# Pictures with circuit source files

- - -

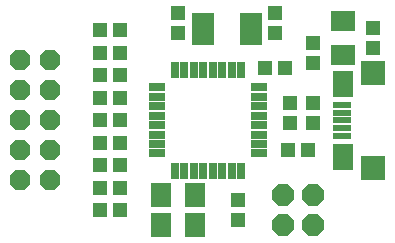
<source format=gts>
G75*
G70*
%OFA0B0*%
%FSLAX24Y24*%
%IPPOS*%
%LPD*%
%AMOC8*
5,1,8,0,0,1.08239X$1,22.5*
%
%ADD10R,0.0790X0.0710*%
%ADD11R,0.0290X0.0580*%
%ADD12R,0.0580X0.0290*%
%ADD13R,0.0474X0.0513*%
%ADD14R,0.0513X0.0474*%
%ADD15OC8,0.0680*%
%ADD16R,0.0710X0.0790*%
%ADD17R,0.0780X0.1080*%
%ADD18R,0.0631X0.0218*%
%ADD19R,0.0828X0.0789*%
%ADD20R,0.0710X0.0907*%
%ADD21OC8,0.0720*%
D10*
X013300Y006543D03*
X013300Y007663D03*
D11*
X009903Y006043D03*
X009588Y006043D03*
X009273Y006043D03*
X008958Y006043D03*
X008643Y006043D03*
X008328Y006043D03*
X008013Y006043D03*
X007698Y006043D03*
X007698Y002663D03*
X008013Y002663D03*
X008328Y002663D03*
X008643Y002663D03*
X008958Y002663D03*
X009273Y002663D03*
X009588Y002663D03*
X009903Y002663D03*
D12*
X010490Y003250D03*
X010490Y003565D03*
X010490Y003880D03*
X010490Y004195D03*
X010490Y004510D03*
X010490Y004825D03*
X010490Y005140D03*
X010490Y005455D03*
X007110Y005455D03*
X007110Y005140D03*
X007110Y004825D03*
X007110Y004510D03*
X007110Y004195D03*
X007110Y003880D03*
X007110Y003565D03*
X007110Y003250D03*
D13*
X005885Y003603D03*
X005216Y003603D03*
X005216Y002853D03*
X005885Y002853D03*
X005885Y002103D03*
X005216Y002103D03*
X005216Y001353D03*
X005885Y001353D03*
X005885Y004353D03*
X005216Y004353D03*
X005216Y005103D03*
X005885Y005103D03*
X005885Y005853D03*
X005216Y005853D03*
X005216Y006603D03*
X005885Y006603D03*
X005885Y007353D03*
X005216Y007353D03*
X007800Y007268D03*
X007800Y007937D03*
X011050Y007937D03*
X011050Y007268D03*
X012300Y006937D03*
X012300Y006268D03*
D14*
X011385Y006103D03*
X010716Y006103D03*
X011550Y004937D03*
X012300Y004937D03*
X012300Y004268D03*
X011550Y004268D03*
X011466Y003353D03*
X012135Y003353D03*
X009800Y001687D03*
X009800Y001018D03*
X014300Y006768D03*
X014300Y007437D03*
D15*
X002550Y002353D03*
X003550Y002353D03*
X003550Y003353D03*
X002550Y003353D03*
X002550Y004353D03*
X003550Y004353D03*
X003550Y005353D03*
X002550Y005353D03*
X002550Y006353D03*
X003550Y006353D03*
D16*
X007240Y001853D03*
X008360Y001853D03*
X008360Y000853D03*
X007240Y000853D03*
D17*
X008650Y007403D03*
X010250Y007403D03*
D18*
X013257Y004865D03*
X013257Y004609D03*
X013257Y004353D03*
X013257Y004097D03*
X013257Y003841D03*
D19*
X014300Y002778D03*
X014300Y005928D03*
D20*
X013296Y005573D03*
X013296Y003132D03*
D21*
X012300Y001853D03*
X011300Y001853D03*
X011300Y000853D03*
X012300Y000853D03*
M02*

</source>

- - -

Every line above is to be given again exactly, apart from the pictures.

<source format=gts>
G75*
G70*
%OFA0B0*%
%FSLAX24Y24*%
%IPPOS*%
%LPD*%
%AMOC8*
5,1,8,0,0,1.08239X$1,22.5*
%
%ADD10R,0.0790X0.0710*%
%ADD11R,0.0290X0.0580*%
%ADD12R,0.0580X0.0290*%
%ADD13R,0.0474X0.0513*%
%ADD14R,0.0513X0.0474*%
%ADD15OC8,0.0680*%
%ADD16R,0.0710X0.0790*%
%ADD17R,0.0780X0.1080*%
%ADD18R,0.0631X0.0218*%
%ADD19R,0.0828X0.0789*%
%ADD20R,0.0710X0.0907*%
%ADD21OC8,0.0720*%
D10*
X013300Y006543D03*
X013300Y007663D03*
D11*
X009903Y006043D03*
X009588Y006043D03*
X009273Y006043D03*
X008958Y006043D03*
X008643Y006043D03*
X008328Y006043D03*
X008013Y006043D03*
X007698Y006043D03*
X007698Y002663D03*
X008013Y002663D03*
X008328Y002663D03*
X008643Y002663D03*
X008958Y002663D03*
X009273Y002663D03*
X009588Y002663D03*
X009903Y002663D03*
D12*
X010490Y003250D03*
X010490Y003565D03*
X010490Y003880D03*
X010490Y004195D03*
X010490Y004510D03*
X010490Y004825D03*
X010490Y005140D03*
X010490Y005455D03*
X007110Y005455D03*
X007110Y005140D03*
X007110Y004825D03*
X007110Y004510D03*
X007110Y004195D03*
X007110Y003880D03*
X007110Y003565D03*
X007110Y003250D03*
D13*
X005885Y003603D03*
X005216Y003603D03*
X005216Y002853D03*
X005885Y002853D03*
X005885Y002103D03*
X005216Y002103D03*
X005216Y001353D03*
X005885Y001353D03*
X005885Y004353D03*
X005216Y004353D03*
X005216Y005103D03*
X005885Y005103D03*
X005885Y005853D03*
X005216Y005853D03*
X005216Y006603D03*
X005885Y006603D03*
X005885Y007353D03*
X005216Y007353D03*
X007800Y007268D03*
X007800Y007937D03*
X011050Y007937D03*
X011050Y007268D03*
X012300Y006937D03*
X012300Y006268D03*
D14*
X011385Y006103D03*
X010716Y006103D03*
X011550Y004937D03*
X012300Y004937D03*
X012300Y004268D03*
X011550Y004268D03*
X011466Y003353D03*
X012135Y003353D03*
X009800Y001687D03*
X009800Y001018D03*
X014300Y006768D03*
X014300Y007437D03*
D15*
X002550Y002353D03*
X003550Y002353D03*
X003550Y003353D03*
X002550Y003353D03*
X002550Y004353D03*
X003550Y004353D03*
X003550Y005353D03*
X002550Y005353D03*
X002550Y006353D03*
X003550Y006353D03*
D16*
X007240Y001853D03*
X008360Y001853D03*
X008360Y000853D03*
X007240Y000853D03*
D17*
X008650Y007403D03*
X010250Y007403D03*
D18*
X013257Y004865D03*
X013257Y004609D03*
X013257Y004353D03*
X013257Y004097D03*
X013257Y003841D03*
D19*
X014300Y002778D03*
X014300Y005928D03*
D20*
X013296Y005573D03*
X013296Y003132D03*
D21*
X012300Y001853D03*
X011300Y001853D03*
X011300Y000853D03*
X012300Y000853D03*
M02*

</source>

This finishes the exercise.